### [TO DO]
In the Georg Dörffel text below, set down word for word the passage between "Son of Friedrich" and "had nine children.", inclusive.

Son of Friedrich Dörffel, pastor in Plauen, Georg Dörffel was best known for his representation of the orbit of a comet as a parabola with the sun at the focus. He was married three times and had nine children.

Dörffel studied philosophy, theology, Oriental languages, and mathematics, receiving the degrees of bachelor (Leipzig, 1662), master (Jena, 1663), and bachelor of theology (Leipzig, 1668; dissertation, 1665). He became his father’s substitute in Plauen in 1667 and his successor in 1672. In 1684 he became ecclesiastical superintendent in Weida. He had an excellent astronomical library and good eyesight but observed mostly with an old-fashioned astronomical radius. It consisted of a long arm and a short arm at right angles to each other, with a fixed sight at the end of the long arm and two movable sights at the ends of the transversal. His comet observations with it were accurate to one or two minutes. His home was not favorable for observing because of neighboring buildings.

Dörffel found no observable parallax for the comet of 1672 and measured its angular distance from fixed stars. From measurements made with a quadrant on 27 March, he calculated its latitude and longitude and length and breadth. He depicted its apparent path as circular and noted that it moved in the same direction as the planets. Dörffel published his report while the comet was still visible but growing fainter. He realized that it was soon to be lost in the light of the moon. He considered God responsible for comets. In the last half of the seventeenth century, skepticism existed about astrological predictions. Dörffel, although he accepted the ancient belief that comets were evil omens, said of the comet of 1672 that it signified something new that was not good, but that he would not predict specific events which might follow. His next recorded astronomical activity concerns the comet of 1677.

Saved entries:
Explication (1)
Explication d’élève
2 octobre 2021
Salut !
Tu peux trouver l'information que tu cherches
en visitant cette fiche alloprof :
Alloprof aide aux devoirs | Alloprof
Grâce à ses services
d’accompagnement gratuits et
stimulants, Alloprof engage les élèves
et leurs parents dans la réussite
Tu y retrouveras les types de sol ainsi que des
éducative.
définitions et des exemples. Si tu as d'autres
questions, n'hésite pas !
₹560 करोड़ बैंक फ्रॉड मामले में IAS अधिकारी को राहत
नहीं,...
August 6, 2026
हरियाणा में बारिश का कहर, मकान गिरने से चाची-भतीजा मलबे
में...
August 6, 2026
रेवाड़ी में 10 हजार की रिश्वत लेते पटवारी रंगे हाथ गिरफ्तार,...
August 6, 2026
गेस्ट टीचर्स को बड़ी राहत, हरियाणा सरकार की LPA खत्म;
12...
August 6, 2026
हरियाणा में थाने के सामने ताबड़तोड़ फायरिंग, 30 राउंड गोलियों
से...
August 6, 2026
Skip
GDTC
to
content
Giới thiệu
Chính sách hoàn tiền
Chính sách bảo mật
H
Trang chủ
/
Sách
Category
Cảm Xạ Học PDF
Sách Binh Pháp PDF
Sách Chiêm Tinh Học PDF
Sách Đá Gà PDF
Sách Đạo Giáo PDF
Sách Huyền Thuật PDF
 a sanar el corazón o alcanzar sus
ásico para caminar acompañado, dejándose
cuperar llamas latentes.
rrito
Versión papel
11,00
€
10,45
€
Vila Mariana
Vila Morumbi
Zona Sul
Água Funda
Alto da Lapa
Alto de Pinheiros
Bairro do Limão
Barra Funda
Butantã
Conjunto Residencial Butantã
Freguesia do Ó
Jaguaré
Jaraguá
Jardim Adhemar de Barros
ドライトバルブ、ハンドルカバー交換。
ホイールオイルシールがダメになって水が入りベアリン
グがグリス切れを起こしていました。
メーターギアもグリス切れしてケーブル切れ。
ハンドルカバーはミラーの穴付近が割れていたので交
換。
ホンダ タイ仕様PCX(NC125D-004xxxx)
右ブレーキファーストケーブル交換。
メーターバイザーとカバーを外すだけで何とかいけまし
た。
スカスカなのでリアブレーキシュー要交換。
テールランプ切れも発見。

### [TASK RESULT]
Son of Friedrich Dörffel, pastor in Plauen, Georg Dörffel was best known for his representation of the orbit of a comet as a parabola with the sun at the focus. He was married three times and had nine children.